*Passage shown*.

— start —

The short answer is of course, you’re not. Any stock you might find has been vetted by maybe millions of investors. Some dismissed it, some invested their money in it, some put it on a watchlist, some may have even shorted the stock because they think it’s crap and the price will head lower.
Wouldn’t it be great if there was a way to know exactly why all these other investors dismissed the stock, or bought, or think it’s going lower?
Well, there isn’t. So you can forget about that idea. Sorry.
So let’s explore Munger’s “Why me, God?” question through the lens of a couple Berkshire Hathaway investments…
One of Berkshire Hathaway’s greatest investments was buying Coca-cola (NYSE: KO) back in 1988. You’ve probably heard the story that Berkshire Hathaway receives an annual dividend from Coke that is equivalent to its initial investment. Talk about compounding! 100% a year is pretty good…
But, was Coca-cola some unknown stock in 1988? Did God speak directly to Charlie Munger “You Charlie, are the only one who sees the value of Coca-cola stock. Buy it. Buy it now!”

— end —

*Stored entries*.
— start —

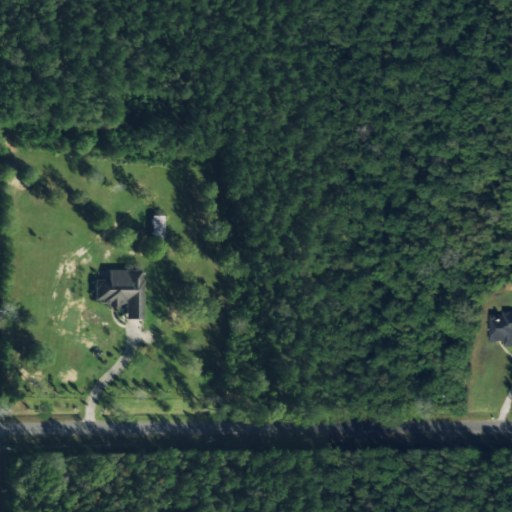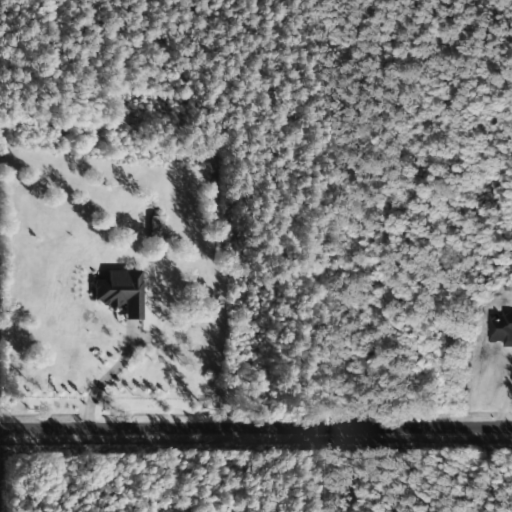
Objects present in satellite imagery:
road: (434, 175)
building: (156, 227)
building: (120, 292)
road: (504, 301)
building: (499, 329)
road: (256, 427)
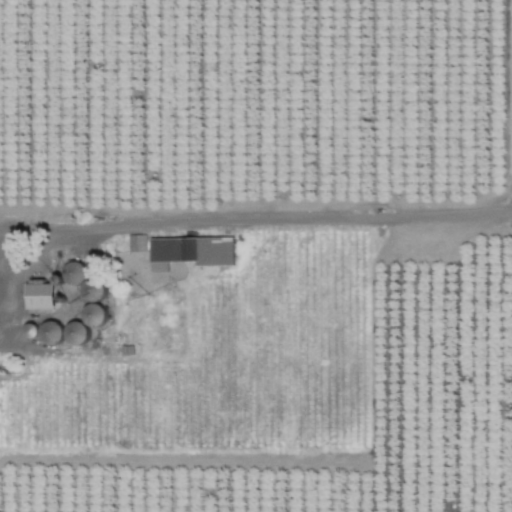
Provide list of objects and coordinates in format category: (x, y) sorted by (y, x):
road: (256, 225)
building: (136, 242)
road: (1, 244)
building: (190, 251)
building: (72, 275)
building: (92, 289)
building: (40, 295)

— end —
— start —

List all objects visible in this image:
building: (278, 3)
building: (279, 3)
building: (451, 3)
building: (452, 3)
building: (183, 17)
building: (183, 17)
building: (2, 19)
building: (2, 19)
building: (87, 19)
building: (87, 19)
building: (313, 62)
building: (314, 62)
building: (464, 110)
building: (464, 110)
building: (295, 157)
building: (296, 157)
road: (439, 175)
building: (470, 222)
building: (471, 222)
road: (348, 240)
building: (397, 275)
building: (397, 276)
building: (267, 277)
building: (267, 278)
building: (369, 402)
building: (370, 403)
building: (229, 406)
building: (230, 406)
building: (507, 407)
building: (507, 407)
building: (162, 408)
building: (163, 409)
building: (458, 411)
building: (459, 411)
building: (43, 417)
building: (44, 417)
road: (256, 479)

— end —

*Work instructions*.
[1] According to the Berkshire Hathaway passage, in what year did Berkshire Hathaway buy Coca-Cola?
[2] Proceed with the Berkshire Hathaway passage, continuing it from its last sentence.
The listing plays no part in this.

*Final results*.
[1] 1988

[2]
No, and please no.
Or take Apple (NASDAQ: AAPL). Apple is Berkshire Hathaway’s biggest investment. But you know, Buffett and Munger didn’t start plowing billions into Apple stock until 2016. The iPhone came out in 2008. Visionary Steve Jobs died in 2011…
Apple’s market cap was $686 billion in 2016. Would you call that a bargain?
Maybe not a bargain in the traditional sense. But absolutely a bargain in terms of its ability to grow unit sales, leverage its installed user base to push App Store, use its economy of scale to get the best pricing from its suppliers in order to grow revenue and profit and return $400 billion to shareholders over the last 5 years with dividends and buybacks…
Buffett and Munger’s Apple investment is up around 500%.
I Call That a Bargain, The Best I Ever Had
So ultimately, I think what Munger is saying is that there aren’t any bargains in the stock market…that if you find yourself saying “Why me God? Why am I the only one who could find this bargain?” then you should probably move on.
OK, let me rephrase that. Of course there are cheap stocks out there that could be considered bargains. Little oil or gold companies with leases that could produce windfall gains if the company can raise enough cash and execute properly…
These stocks tend to remain bargains.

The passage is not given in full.